_Dataset_:

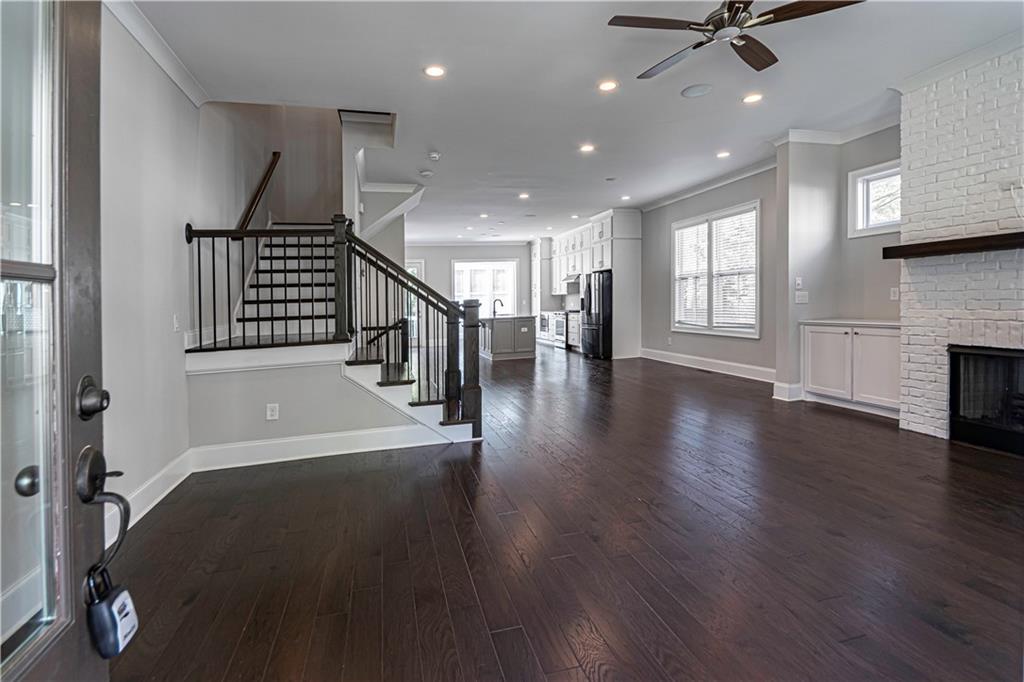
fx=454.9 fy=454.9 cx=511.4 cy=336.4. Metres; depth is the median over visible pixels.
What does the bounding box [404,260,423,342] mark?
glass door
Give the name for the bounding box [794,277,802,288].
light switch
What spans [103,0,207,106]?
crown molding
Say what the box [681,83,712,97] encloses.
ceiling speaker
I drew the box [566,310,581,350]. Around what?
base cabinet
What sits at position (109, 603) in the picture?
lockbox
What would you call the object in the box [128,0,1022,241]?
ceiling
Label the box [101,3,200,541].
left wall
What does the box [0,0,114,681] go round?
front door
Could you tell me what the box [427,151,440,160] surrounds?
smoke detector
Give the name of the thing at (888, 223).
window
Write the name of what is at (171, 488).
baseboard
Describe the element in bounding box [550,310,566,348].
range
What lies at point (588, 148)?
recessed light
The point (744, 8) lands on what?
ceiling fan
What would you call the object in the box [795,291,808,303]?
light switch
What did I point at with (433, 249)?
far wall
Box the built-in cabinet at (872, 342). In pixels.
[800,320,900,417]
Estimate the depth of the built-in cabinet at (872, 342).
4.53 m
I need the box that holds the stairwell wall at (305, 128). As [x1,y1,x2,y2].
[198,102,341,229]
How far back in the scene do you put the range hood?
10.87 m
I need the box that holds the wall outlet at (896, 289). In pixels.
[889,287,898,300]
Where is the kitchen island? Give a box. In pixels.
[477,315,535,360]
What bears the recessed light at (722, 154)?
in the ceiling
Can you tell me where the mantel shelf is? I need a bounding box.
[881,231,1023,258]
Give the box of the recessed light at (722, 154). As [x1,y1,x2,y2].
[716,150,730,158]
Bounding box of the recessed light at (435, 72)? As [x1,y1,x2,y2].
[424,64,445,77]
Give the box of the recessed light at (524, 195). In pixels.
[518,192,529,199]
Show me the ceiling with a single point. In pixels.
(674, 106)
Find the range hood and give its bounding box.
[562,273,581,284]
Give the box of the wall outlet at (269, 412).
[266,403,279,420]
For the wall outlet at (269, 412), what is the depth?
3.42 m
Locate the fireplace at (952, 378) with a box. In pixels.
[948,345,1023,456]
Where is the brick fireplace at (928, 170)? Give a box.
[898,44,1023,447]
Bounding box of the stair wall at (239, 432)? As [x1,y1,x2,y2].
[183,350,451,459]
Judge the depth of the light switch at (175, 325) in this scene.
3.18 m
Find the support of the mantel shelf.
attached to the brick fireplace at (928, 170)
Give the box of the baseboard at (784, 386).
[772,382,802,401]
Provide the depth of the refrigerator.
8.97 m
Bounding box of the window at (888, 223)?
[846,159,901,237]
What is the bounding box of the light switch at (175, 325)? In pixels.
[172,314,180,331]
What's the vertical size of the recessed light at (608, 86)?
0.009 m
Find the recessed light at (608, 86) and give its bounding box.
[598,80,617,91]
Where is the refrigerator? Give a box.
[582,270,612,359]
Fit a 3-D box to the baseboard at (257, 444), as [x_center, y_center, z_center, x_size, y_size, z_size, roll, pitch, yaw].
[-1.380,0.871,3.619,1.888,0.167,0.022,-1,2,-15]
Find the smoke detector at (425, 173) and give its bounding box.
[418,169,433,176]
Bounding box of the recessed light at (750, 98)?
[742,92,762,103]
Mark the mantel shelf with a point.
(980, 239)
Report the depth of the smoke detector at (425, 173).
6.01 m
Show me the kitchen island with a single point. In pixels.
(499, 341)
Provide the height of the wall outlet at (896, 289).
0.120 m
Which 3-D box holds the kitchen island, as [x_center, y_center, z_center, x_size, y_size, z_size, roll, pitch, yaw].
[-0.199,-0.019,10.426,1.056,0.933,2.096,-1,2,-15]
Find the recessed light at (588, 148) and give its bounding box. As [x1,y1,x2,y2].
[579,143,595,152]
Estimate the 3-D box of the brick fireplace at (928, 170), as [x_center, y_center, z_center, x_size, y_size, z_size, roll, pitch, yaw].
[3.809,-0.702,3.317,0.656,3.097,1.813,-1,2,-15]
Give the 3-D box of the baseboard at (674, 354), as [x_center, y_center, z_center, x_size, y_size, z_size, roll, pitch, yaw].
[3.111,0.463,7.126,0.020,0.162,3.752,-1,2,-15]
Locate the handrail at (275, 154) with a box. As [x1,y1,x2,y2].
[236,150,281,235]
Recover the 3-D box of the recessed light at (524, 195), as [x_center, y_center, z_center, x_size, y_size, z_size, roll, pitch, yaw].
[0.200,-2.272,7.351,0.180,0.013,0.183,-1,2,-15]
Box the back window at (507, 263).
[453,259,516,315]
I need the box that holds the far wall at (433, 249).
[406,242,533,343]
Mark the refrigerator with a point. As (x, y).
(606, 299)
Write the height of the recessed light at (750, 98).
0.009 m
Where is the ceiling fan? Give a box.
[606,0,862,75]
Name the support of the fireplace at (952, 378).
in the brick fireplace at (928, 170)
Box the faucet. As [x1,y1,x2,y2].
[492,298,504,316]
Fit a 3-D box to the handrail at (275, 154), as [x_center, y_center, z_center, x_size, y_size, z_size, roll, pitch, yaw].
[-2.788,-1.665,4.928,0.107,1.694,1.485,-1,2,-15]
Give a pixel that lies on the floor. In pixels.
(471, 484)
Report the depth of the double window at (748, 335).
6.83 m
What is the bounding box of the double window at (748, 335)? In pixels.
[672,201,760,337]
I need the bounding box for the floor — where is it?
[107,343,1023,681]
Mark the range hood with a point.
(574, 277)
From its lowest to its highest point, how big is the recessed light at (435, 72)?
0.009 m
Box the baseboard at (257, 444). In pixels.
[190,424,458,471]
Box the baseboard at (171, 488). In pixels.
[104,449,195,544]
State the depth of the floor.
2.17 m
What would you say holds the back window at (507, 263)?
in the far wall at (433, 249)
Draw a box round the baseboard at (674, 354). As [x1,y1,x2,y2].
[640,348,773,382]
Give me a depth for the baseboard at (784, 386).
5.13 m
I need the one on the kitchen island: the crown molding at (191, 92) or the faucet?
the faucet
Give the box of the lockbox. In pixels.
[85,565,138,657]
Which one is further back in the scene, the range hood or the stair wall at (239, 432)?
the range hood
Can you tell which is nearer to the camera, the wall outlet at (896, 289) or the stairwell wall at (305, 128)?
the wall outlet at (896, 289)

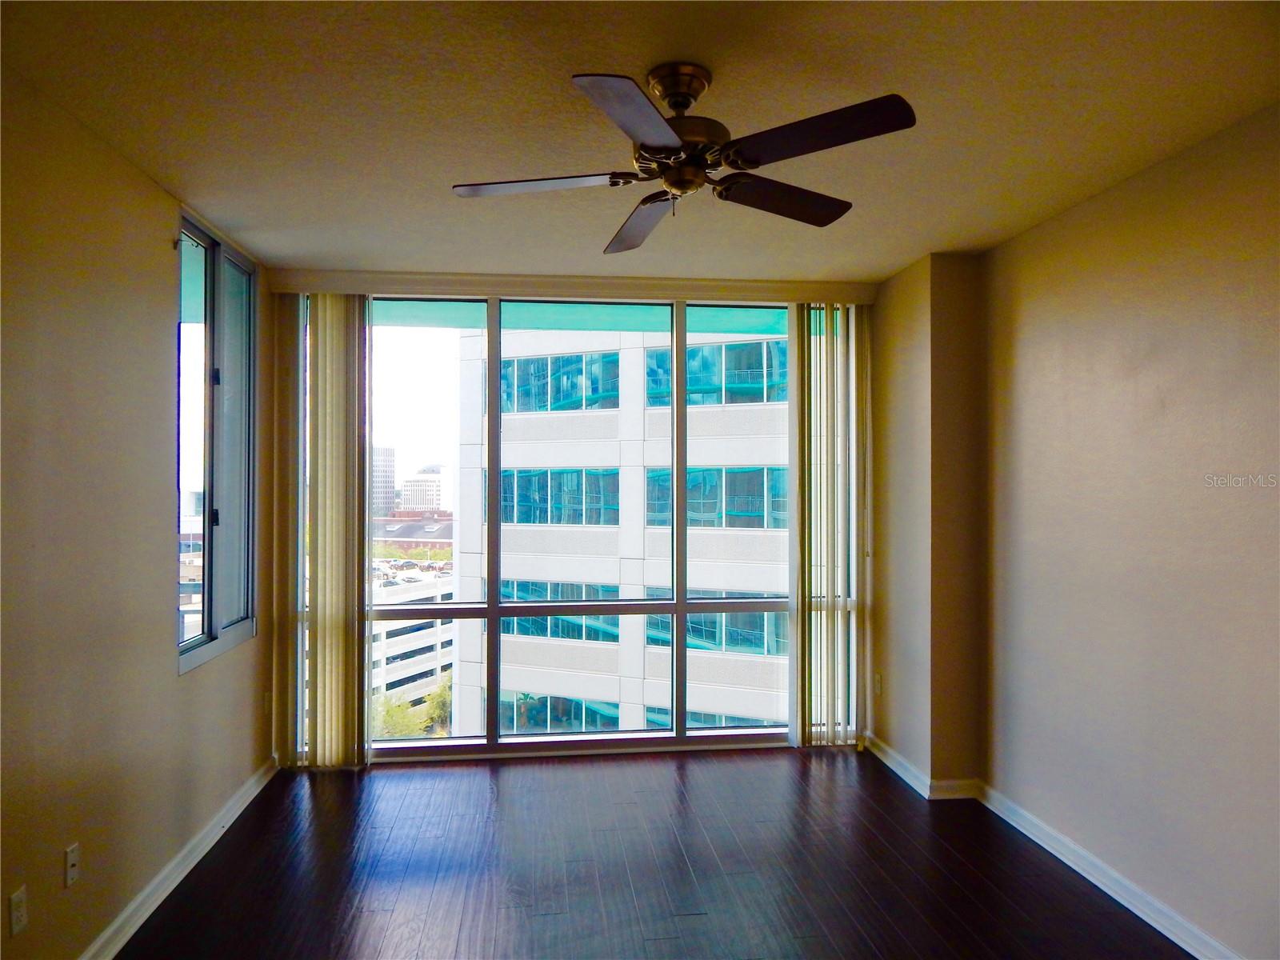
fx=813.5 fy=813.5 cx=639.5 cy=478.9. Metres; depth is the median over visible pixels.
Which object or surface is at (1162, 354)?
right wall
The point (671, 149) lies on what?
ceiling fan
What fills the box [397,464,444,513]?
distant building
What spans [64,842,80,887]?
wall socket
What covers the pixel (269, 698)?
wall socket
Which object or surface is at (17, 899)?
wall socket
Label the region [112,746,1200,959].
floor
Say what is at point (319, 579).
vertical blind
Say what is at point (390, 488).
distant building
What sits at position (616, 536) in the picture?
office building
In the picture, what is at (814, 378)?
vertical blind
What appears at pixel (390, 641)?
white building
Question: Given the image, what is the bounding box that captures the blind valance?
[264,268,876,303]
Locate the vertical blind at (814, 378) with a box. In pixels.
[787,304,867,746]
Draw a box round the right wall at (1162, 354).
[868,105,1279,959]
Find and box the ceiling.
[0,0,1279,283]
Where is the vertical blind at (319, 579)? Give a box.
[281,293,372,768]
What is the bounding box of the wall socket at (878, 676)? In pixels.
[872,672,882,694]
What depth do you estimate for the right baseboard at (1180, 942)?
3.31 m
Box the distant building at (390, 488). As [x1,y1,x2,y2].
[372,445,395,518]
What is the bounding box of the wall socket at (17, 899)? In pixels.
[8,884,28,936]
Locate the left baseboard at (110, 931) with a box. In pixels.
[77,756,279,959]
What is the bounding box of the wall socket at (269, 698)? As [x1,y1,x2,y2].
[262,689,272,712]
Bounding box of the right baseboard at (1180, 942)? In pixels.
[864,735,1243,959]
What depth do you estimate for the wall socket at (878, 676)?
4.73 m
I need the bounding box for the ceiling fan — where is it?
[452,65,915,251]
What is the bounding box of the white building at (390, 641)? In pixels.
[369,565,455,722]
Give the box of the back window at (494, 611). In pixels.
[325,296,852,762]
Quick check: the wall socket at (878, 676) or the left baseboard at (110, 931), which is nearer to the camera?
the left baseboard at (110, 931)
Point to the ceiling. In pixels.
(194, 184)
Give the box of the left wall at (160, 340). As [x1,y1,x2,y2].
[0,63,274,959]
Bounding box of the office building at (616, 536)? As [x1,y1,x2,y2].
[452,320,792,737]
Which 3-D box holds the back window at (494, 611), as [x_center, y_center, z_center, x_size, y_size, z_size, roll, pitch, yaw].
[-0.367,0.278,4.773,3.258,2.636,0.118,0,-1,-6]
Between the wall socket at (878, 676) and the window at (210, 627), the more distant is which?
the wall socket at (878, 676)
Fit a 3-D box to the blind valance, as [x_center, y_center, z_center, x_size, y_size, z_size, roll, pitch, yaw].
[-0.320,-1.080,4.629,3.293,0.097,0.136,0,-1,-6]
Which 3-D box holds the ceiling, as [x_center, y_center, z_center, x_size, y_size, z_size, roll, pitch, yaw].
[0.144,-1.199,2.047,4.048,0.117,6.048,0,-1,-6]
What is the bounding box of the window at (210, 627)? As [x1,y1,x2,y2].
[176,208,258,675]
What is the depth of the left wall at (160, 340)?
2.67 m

_About this task_:
Make a copy of each line in the records that has the word "Metres".

_Reply to the task_:
fx=454.9 fy=454.9 cx=511.4 cy=336.4. Metres; depth is the median over visible pixels.
fx=813.5 fy=813.5 cx=639.5 cy=478.9. Metres; depth is the median over visible pixels.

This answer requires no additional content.